## Text provided
Figure 3. Genetic contexts of the tet(X4) in isolates from this study and the reported plasmid p47EC. Genes are denoted by arrows. ARGs, IS26, and other transposase genes are indicated in red, yellow, and olive, respectively. The putative oriIS (left-facing sticks in blue) and terIS (right-facing sticks in blue) are marked. Regions of >90% homology are indicated by grey shading. Δ represents truncated genes.
Further conjugation assays showed that tet(X4) could be successfully transferred from E. coli LZSFZT27, LZSFZT29, and LZSFZT33 to laboratory strain E. coli EC600, leading to an increased MIC of tigecycline in EC600 by 16-fold (from 0.5 to 8 μg/mL). This result indicates that tet(X4)-bearing plasmids in these three strains were self-transmissible. However, the acquisition of tet(X4) from LZSFT33 and LZSFT34 failed to confer tigecycline resistance in EC600, despite that a 4-fold (0.5 versus 2 μg/mL) increase in MIC of tigecycline was detected. After 14d (approximately 140 generations) of serial passage without antibiotic treatment, tet(X4)-bearing plasmids from LZSFZT27, LZSFZT29, LZSFZT33, LZSFT33 and LZSFT34 were all stably maintained in the transconjugants host, with 93.8–100% retention. The transferability and stability of plasmids containing tet(X4) have serious public health implications.

## Required action 1
Reproduce the tet(X4) passage word for word from "Figure 3. Genetic" to "represents truncated genes.".
## Required action 2
Answer these questions from the tet(X4) passage:
(a) In Figure 3, what color marks IS26?
(b) To which laboratory strain was tet(X4) transferred in the conjugation assays?
(c) For how long was serial passage without antibiotic treatment carried out?
Answer using only the tet(X4) passage, with no outside knowledge.

(Records from a data collection)
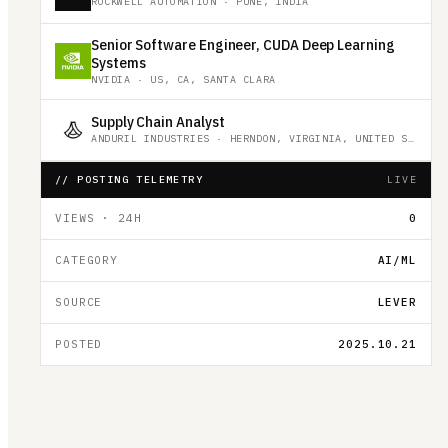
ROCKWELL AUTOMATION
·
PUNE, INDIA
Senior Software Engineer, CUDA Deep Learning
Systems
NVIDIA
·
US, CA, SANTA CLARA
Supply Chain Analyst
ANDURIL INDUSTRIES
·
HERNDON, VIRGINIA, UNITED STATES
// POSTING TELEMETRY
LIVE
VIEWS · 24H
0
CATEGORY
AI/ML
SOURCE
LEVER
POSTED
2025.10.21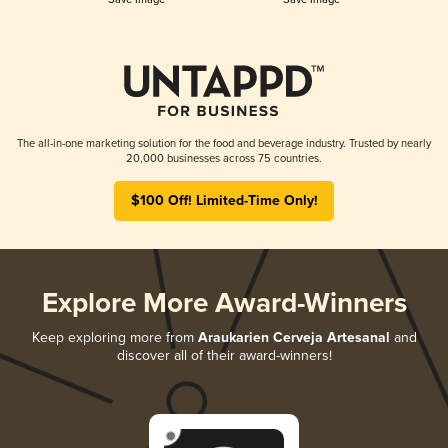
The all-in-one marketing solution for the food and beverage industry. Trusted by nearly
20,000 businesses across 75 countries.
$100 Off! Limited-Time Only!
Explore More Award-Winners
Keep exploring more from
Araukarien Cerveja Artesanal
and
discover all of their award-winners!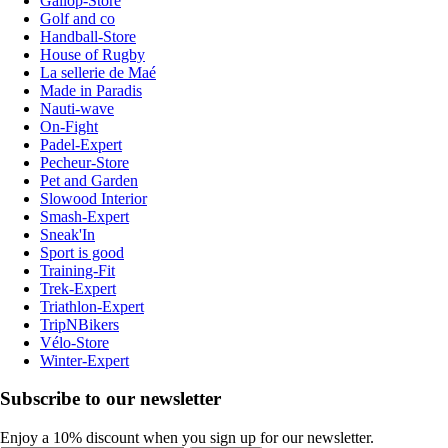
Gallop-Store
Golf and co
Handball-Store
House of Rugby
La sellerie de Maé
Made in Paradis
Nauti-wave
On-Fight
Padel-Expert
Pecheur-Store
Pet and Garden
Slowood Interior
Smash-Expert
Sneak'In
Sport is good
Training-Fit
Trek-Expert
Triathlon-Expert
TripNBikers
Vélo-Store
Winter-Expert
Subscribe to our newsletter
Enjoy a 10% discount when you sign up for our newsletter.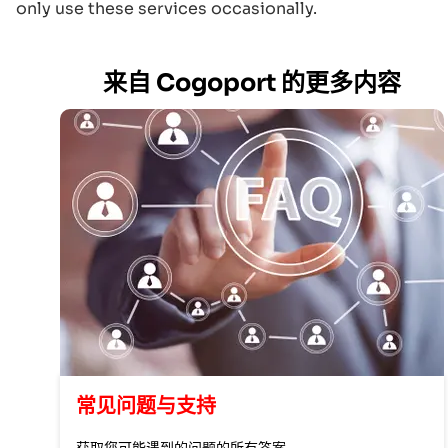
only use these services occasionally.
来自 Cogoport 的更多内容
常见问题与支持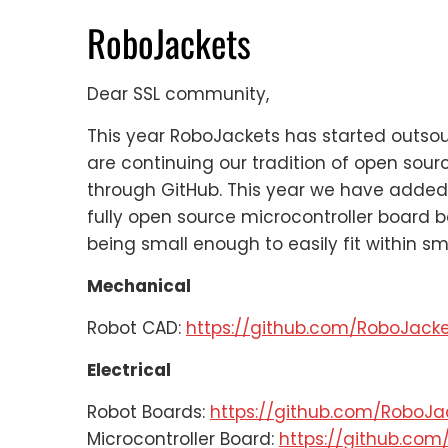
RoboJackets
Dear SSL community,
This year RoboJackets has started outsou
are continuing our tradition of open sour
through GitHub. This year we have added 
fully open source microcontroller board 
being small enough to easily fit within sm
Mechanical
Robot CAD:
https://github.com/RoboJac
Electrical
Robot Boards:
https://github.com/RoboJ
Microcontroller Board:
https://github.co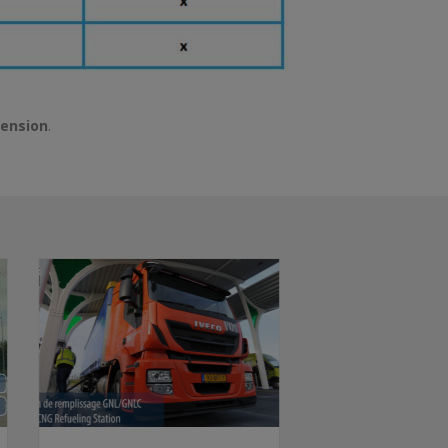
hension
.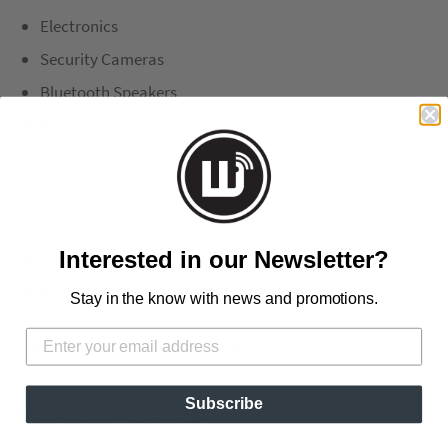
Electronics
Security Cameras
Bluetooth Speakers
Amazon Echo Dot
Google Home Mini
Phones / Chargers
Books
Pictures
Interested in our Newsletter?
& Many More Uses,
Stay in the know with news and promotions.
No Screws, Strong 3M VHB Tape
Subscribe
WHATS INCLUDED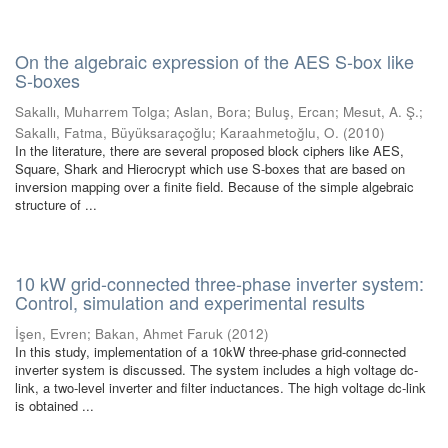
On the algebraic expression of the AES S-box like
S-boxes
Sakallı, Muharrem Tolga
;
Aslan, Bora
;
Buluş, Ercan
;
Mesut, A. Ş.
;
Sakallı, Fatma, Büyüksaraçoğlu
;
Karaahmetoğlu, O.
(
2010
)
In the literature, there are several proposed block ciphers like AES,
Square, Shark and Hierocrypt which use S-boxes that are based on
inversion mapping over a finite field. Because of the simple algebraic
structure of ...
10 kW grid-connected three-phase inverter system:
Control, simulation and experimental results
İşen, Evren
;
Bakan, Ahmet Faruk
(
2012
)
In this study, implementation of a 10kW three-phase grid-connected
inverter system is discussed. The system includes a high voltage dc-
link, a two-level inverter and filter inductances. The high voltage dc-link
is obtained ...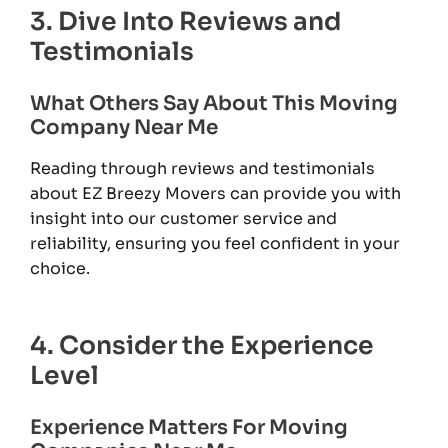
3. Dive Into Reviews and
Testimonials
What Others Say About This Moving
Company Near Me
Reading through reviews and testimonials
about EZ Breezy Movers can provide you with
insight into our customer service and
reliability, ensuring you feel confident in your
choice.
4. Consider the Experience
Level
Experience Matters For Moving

## Result 1
Figure 3. Genetic contexts of the tet(X4) in isolates from this study and the reported plasmid p47EC. Genes are denoted by arrows. ARGs, IS26, and other transposase genes are indicated in red, yellow, and olive, respectively. The putative oriIS (left-facing sticks in blue) and terIS (right-facing sticks in blue) are marked. Regions of >90% homology are indicated by grey shading. Δ represents truncated genes.

## Result 2
(a) Yellow.
(b) E. coli EC600.
(c) 14 days, about 140 generations.